### WHAT THE EXERCISE ASKS
Using the data beneath this instruction, retype only the lines from the one that contains "(362, 285) none" down to the one that contains "[414,307,441,320] C#. ->", both included, exactly as they appear.

### RECORDS SUPPLIED
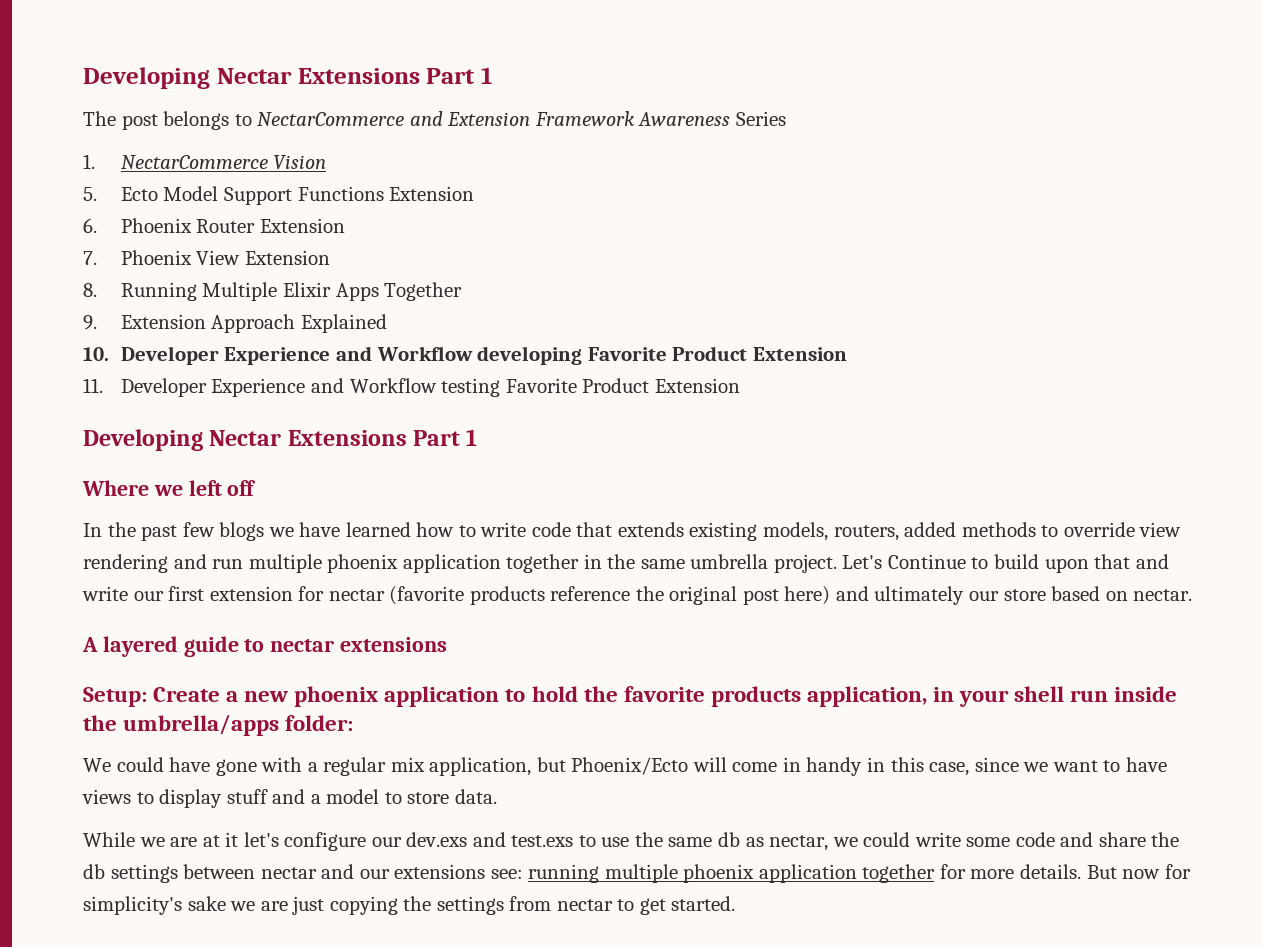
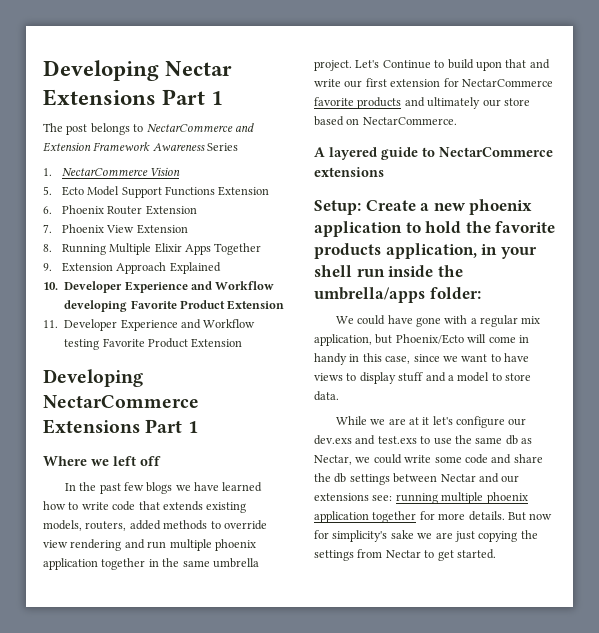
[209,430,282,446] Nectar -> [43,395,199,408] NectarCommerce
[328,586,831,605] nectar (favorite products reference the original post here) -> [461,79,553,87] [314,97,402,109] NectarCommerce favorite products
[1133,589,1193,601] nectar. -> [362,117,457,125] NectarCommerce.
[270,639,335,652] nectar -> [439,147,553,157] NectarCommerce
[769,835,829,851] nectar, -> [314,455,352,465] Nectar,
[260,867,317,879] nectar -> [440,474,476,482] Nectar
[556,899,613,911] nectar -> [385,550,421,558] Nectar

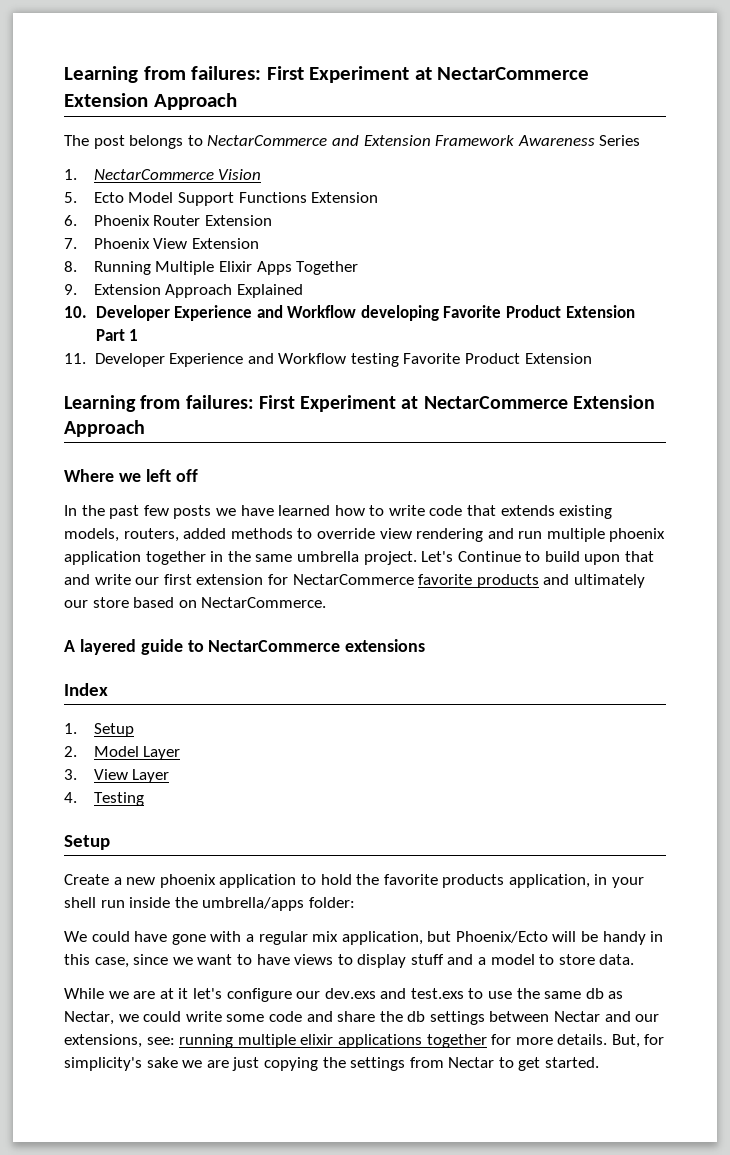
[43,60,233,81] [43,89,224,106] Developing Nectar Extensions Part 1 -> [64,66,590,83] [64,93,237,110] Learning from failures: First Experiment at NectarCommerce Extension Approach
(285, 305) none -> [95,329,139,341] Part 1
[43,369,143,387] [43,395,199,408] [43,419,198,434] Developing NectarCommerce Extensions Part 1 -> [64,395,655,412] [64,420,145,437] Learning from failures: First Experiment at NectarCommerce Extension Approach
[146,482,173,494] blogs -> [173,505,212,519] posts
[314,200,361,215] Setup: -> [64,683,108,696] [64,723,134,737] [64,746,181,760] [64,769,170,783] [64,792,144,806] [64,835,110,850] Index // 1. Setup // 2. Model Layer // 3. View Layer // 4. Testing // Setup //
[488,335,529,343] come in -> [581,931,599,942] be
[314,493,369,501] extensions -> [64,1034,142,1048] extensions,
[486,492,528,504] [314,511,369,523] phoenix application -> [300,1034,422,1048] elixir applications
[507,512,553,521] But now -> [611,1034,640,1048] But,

==

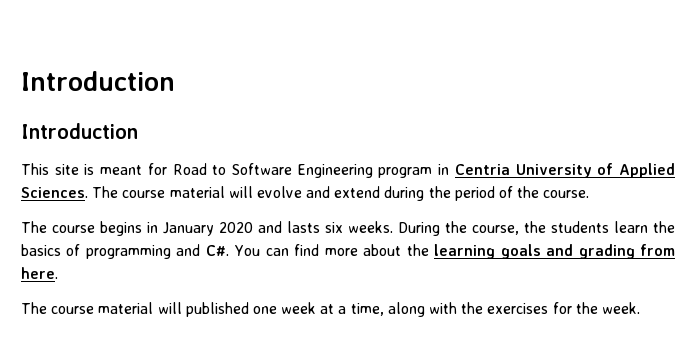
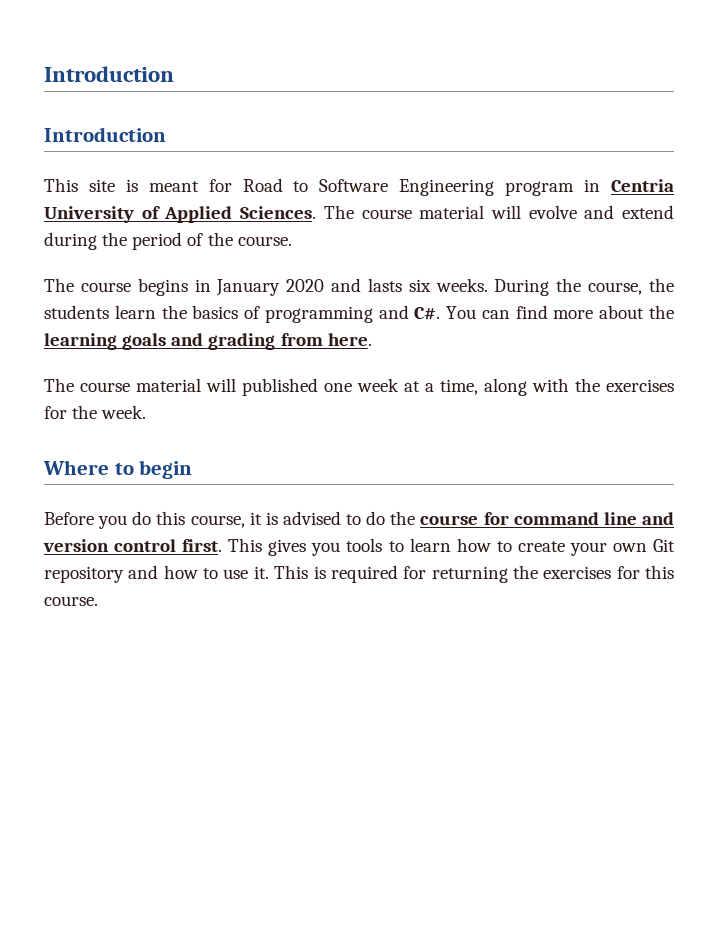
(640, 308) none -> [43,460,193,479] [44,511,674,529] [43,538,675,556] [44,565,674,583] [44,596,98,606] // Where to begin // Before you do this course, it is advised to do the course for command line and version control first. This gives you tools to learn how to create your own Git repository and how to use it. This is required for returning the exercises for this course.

==

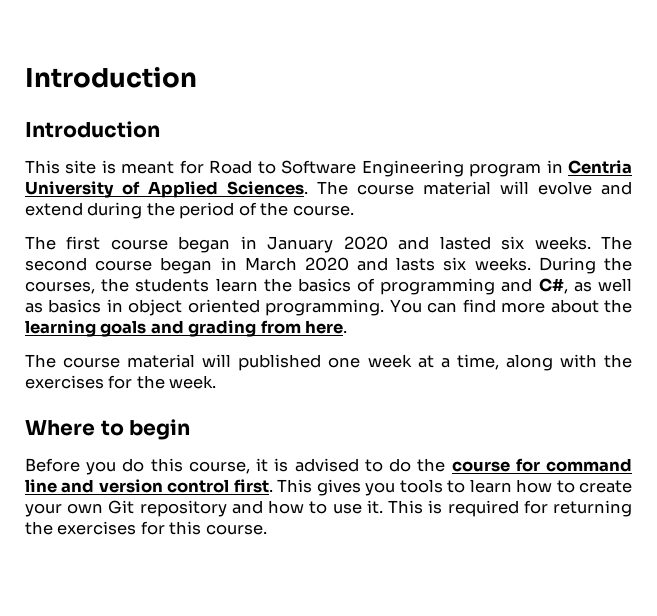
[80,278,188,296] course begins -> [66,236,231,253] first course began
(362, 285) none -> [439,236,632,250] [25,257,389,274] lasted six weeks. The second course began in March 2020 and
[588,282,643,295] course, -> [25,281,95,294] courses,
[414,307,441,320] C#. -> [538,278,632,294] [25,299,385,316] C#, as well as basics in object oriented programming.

### EXERCISE OUTPUT
(362, 285) none -> [439,236,632,250] [25,257,389,274] lasted six weeks. The second course began in March 2020 and
[588,282,643,295] course, -> [25,281,95,294] courses,
[414,307,441,320] C#. -> [538,278,632,294] [25,299,385,316] C#, as well as basics in object oriented programming.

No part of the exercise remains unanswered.